Pelabuhan tradisional yang mulai redup pasca perjanjian dengan VOC, Source: insidepontianak
Daerah ini menghasilkan komoditi kayu kemenyan, kapur barus, lilin lebah, lada, dan madu yang sangat laku di pasaran. Sementara dari hasil tambangnya, emas, platinum, intan, dan batu bara, yang juga tak kalah besar di samping juga hasil-hasil dari laut.
Berbagai komoditas penting itu membuat pedagang terutama China dan Eropa datang dan berdagang serta untuk mencari pasokan dari Kalbar. Sikap terbuka para sultan, yang dengan mudah dan menyambut dengan tangan terbuka para pedagang itu pemicu ramainya kapal-kapal dagang berlabuh di pelabuhan Pontianak.
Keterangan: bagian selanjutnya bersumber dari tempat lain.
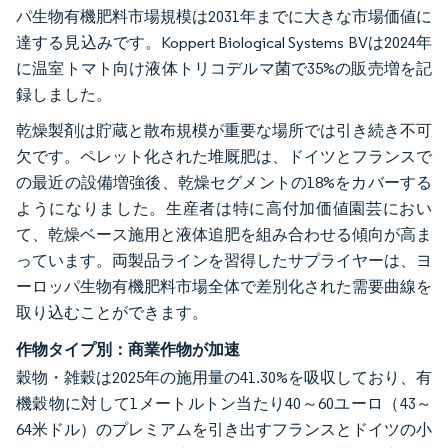
パ生物有機肥料市場規模は2031年までに大きな市場価値に
達する見込みです。Koppert Biological Systems BVは2024年
に温室トマト向け液体トリコデルマ菌で35%の販売増を記
録しました。
乾燥製剤は貯蔵と散布規模が重要な場所では引き続き不可
欠です。ペレット化された堆厩肥は、ドイツとフランスで
の最近の設備増強後、乾燥セグメントの18%をカバーする
ようになりました。生産者は特に高付加価値園芸におい
て、乾燥ベース施用と液体追肥を組み合わせる傾向が高ま
っています。両製品ラインを習得したサプライヤーは、ヨ
ーロッパ生物有機肥料市場全体で差別化された需要曲線を
取り込むことができます。
作物タイプ別：商業作物が加速
穀物・雑穀は2025年の施用量の41.30%を吸収しており、有
機穀物に対して1メートルトン当たり40～60ユーロ（43～
64米ドル）のプレミアムを引き出すフランスとドイツの小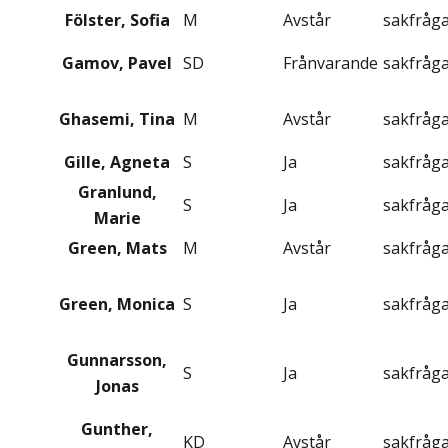
Fölster, Sofia
M
Avstår
sakfråg
Gamov, Pavel
SD
Frånvarande
sakfråg
Ghasemi, Tina
M
Avstår
sakfråg
Gille, Agneta
S
Ja
sakfråg
Granlund,
S
Ja
sakfråg
Marie
Green, Mats
M
Avstår
sakfråg
Green, Monica
S
Ja
sakfråg
Gunnarsson,
S
Ja
sakfråg
Jonas
Gunther,
KD
Avstår
sakfråg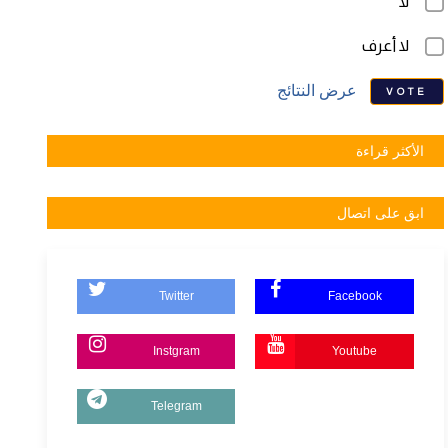
لا
لا أعرف
عرض النتائج
VOTE
الأكثر قراءة
ابق على اتصال
Twitter
Facebook
Instgram
Youtube
Telegram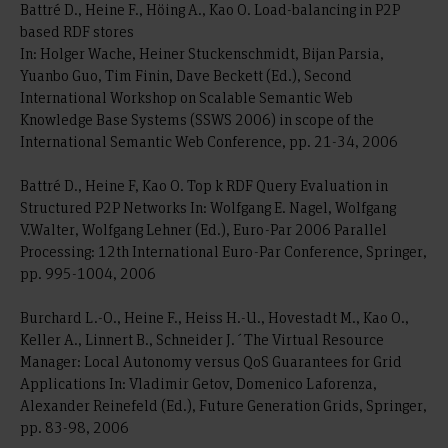
Battré D., Heine F., Höing A., Kao O. Load-balancing in P2P
based RDF stores
In: Holger Wache, Heiner Stuckenschmidt, Bijan Parsia,
Yuanbo Guo, Tim Finin, Dave Beckett (Ed.), Second
International Workshop on Scalable Semantic Web
Knowledge Base Systems (SSWS 2006) in scope of the
International Semantic Web Conference, pp. 21-34, 2006
Battré D., Heine F, Kao O. Top k RDF Query Evaluation in
Structured P2P Networks In: Wolfgang E. Nagel, Wolfgang
V.Walter, Wolfgang Lehner (Ed.), Euro-Par 2006 Parallel
Processing: 12th International Euro-Par Conference, Springer,
pp. 995-1004, 2006
Burchard L.-O., Heine F., Heiss H.-U., Hovestadt M., Kao O.,
Keller A., Linnert B., Schneider J.´The Virtual Resource
Manager: Local Autonomy versus QoS Guarantees for Grid
Applications In: Vladimir Getov, Domenico Laforenza,
Alexander Reinefeld (Ed.), Future Generation Grids, Springer,
pp. 83-98, 2006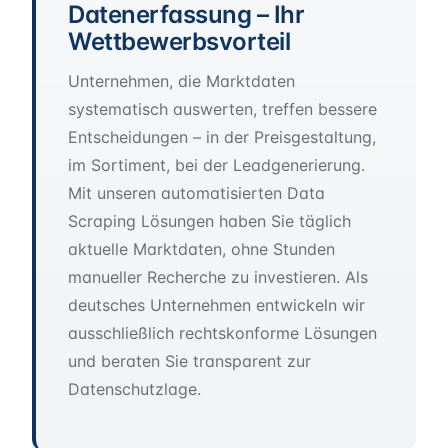
Datenerfassung – Ihr
Wettbewerbsvorteil
Unternehmen, die Marktdaten
systematisch auswerten, treffen bessere
Entscheidungen – in der Preisgestaltung,
im Sortiment, bei der Leadgenerierung.
Mit unseren automatisierten Data
Scraping Lösungen haben Sie täglich
aktuelle Marktdaten, ohne Stunden
manueller Recherche zu investieren. Als
deutsches Unternehmen entwickeln wir
ausschließlich rechtskonforme Lösungen
und beraten Sie transparent zur
Datenschutzlage.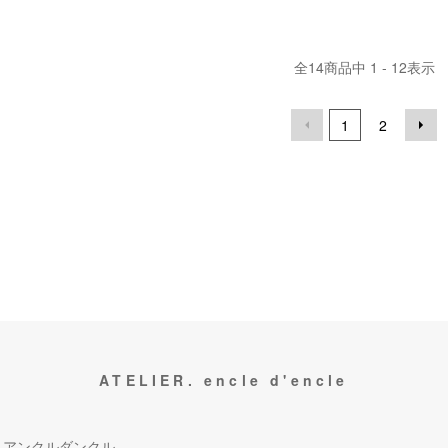
全
14
商品中
1 - 12
表示
1
2
ATELIER. encle d'encle
 アンクルダンクル -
Kondisi ini dibuktikan sejak awal abad ke-17, Kalimantan Barat mempunyai hubungan perdagangan yang cukup erat dengan daerah-daerah, seperti Palembang, Riau, Banten, Mataram, Kalimantan Selatan, Makassar, Portugis, Spanyol, Belanda, dan lain-lain.
Kapal-kapal asing ramai berlabuh dan bongkar muat di Pontianak
Berada di jalur lalu lintas laut internasional, membuat Pelabuhan Pontianak jadi ramai dikunjungi oleh kapal-kapal Nusantara dan internasional. Adapun barang dagangan yang dibawa oleh kapal-kapal tersebut, antara lain ada guci, sutera, manik-manik, besi, panci-panci tembaga, kain sutra dan lain-lain.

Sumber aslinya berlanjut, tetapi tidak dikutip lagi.